Small Multifamily Refinancings Account for Four in Five Originations
- Refinancings accounted for 78.8% of small multifamily loans in the third quarter of 2020.
- Average cap rates on refinanced loans were 60 bps lower than on acquisitions.
- LTVs on refinanced loans averaged 440 bps below acquisitions.
The ongoing pandemic continues to disrupt the U.S. economy. Across the multifamily sector, investment sales significantly declined, compared to figures from the same time last year. According to Real Capital Analytics, apartment transaction volumes year-over-year were down -67.0% in the second quarter and down -51.0% in the third quarter.
This data comes with buyers and sellers remaining far apart on what each considers to be “fair value” in the age of COVID-19. By and large, hopeful buyers are playing a waiting game, anticipating that sellers will eventually capitulate to discounted demands. However, ample levels of liquidity have afforded existing owners the luxury of patience.
As covered in the Q3 2020 Arbor Small Multifamily Investment Trends Report prepared with Chandan Economics, the refinancing share of small multifamily originations has risen dramatically during the pandemic. In 2019, the refinancing share of small multifamily lending averaged 64.0% and remained in a relatively narrow band between 61.2% and 66.7% (Chart 1).
(All small multifamily lending data, unless otherwise stated, is based on a Chandan Economics analysis of loans in Freddie Mac’s Small Balance Loan program. Quarterly observations are assigned by deal-level closing dates. Only loans with loan-to-value ratios (LTVs) above 50.0% are included in the observation sample.)
When the full weight of the COVID-19 shutdown hit in the second quarter of 2020, the refinancing share soared to 73.9%. In the third quarter, the refinancing share climbed even higher, accounting for 78.8% of small multifamily lending.
The shift toward refinancing comes as agency participation has supported lenders in maintaining near pre-coronavirus levels of production. Existing owners accessing refinancing capital are benefiting from two significant advantages. The first is lower debt servicing costs. Benchmark interest rates fell through the end of 2019 and then precipitously at the onset of COVID-19.
The second is that lenders have not materially pulled back on their asset valuations.
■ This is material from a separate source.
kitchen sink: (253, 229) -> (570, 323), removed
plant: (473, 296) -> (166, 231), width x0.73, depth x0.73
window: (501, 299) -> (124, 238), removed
Owners looking to put cash back into their pockets are finding a growing divide between the valuation they can achieve by refinancing versus the price they would transact at in an arm’s length sale.
In the third quarter, the cap rate on a transacted small multifamily asset averaged 5.7% (Chart 2).
Meanwhile, refinanced assets had an average cap rate of 5.1%. The cap rate spread between transacted and refinanced cap rates has risen for two consecutive quarters and stands at 60 bps, the largest gap since early 2019.
However, cap rates are not the only metric to see a widening difference between transacted and refinanced assets. Community banks, which make up one of the largest sources of small multifamily lending capital, have pulled back on the reins. Lenders that have had the capital resources to remain fully active are now fielding an outsized number of refinancing requests, allowing them to prioritize the highest credit profile deals.
Nowhere is this more apparent than in average LTVs. In the third quarter, LTVs on acquired and refinanced assets averaged 71.4% and 67.0%, respectively (Chart 3). The spread between the two measures of small multifamily LTVs has pushed higher for four consecutive quarters and now stands at 440 bps.
The availability of refinancing capital, supported by the agencies, has provided a lifeline to existing owners, while buyers cautiously remain on the sidelines. The data reflects that small multifamily asset owners are active in the lending market, hoping to take advantage of preferred valuations and lower interest rates.
Keeping an eye on the share of lending capital going towards acquisitions and refinancings, as well as the profile differences between the two loan types, will provide leading insights into the subsector’s continuing trends.